I patted his sweating forehead with a wet towel, as he tossed and turned in his sleep. He was dreaming of home again, or what he had told me of his home, though I wasn't too sure if he was telling the truth or not. A world with different people, some people with albino hair, red eyes and dark skin, Ishvalians or, people who looked like him, Amestrains. His mechanic, a blonde girl with sea blue eyes and an earnest heart whose parents died in a war as doctors. His brother who was sleeping in the bed behind me, had been trapped in a suit of armour for a long time before he had been saved by his brother, who was now in a restless sleep in front of me. Although he had the scars, and the auto-mail to prove it, I was still skeptical. He had shown me numerous transmutation circles, that he'd drawn in chalk and his eyes always lit up when I asked him of home. I blinked several times, and remembered the boy in front of me, I looked back down to his face and dabbed it with the wet cloth.
"Your just trouble aren't you." I murmured, putting the cloth back into the wash basin and standing up from my wooden stool beside his bed. I picked up the steel wash basin and smoothed down my skirts, getting irritated at the heavy cloth. Tilting my head up when a warm draught infiltrated through the closed, fly screen windows. The sun was only just rising, but the cattle station outside was already bustling with energy and you could already feel the heat of day. I opened the door, creaking as the hinges protested, needing a good oiling. I felt a hand grabbing the end of my dress, and I looked back over my shoulder, despite being a nineteen year old he still acted like a little child, his size not really helping anything.

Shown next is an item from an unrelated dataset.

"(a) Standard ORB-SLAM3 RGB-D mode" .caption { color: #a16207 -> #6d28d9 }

Despite all of the young stockman who did the musters, and who went to the bars and constantly got themselves drunk on beer and all sorts, seeing Mother Nature at her worst, he seemed to have seen more horrors then you could find in the Australian Outback.

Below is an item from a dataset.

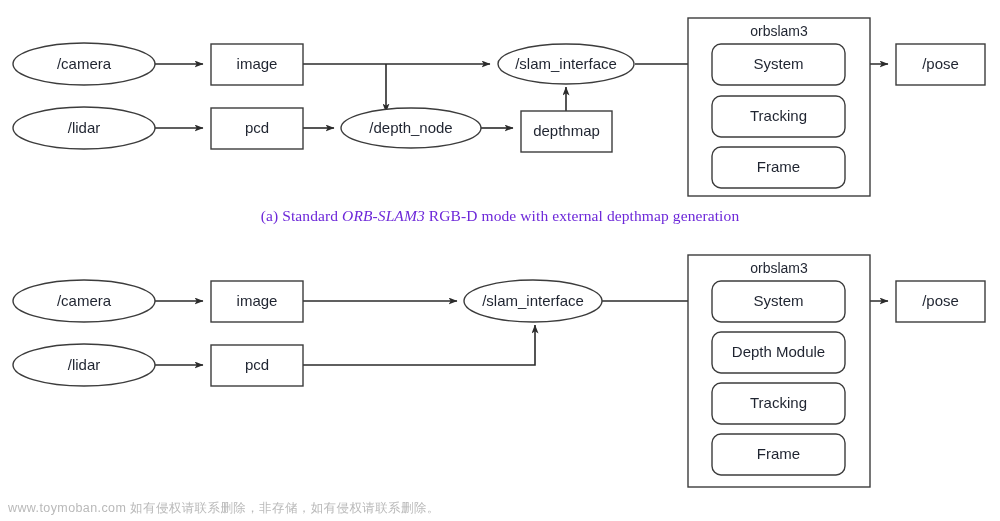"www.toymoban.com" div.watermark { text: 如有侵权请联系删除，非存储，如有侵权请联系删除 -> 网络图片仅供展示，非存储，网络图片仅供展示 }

"No... I'm..." He murmured, mumbling in his sleep was a common occurrence. The boys usually teased him for it and called him a pipsqueak, and yet he always found a way to beat them to pulp before they could say another word. Alphonse, his little brother, always seemed to try to stop it, but still grinned each time even when he tried to smother his smirk. I turned around and gripped his hand gently, like a mother would and gently patted his blonde plaited hair. I smiled, but then remembered I had to keep up my reputation as the best stock woman around here. I gently pried his fingers off of my skirt, like you would a child who was having nightmares, and in a sense he was. I dropped his hand onto the bed, and walked out of the room.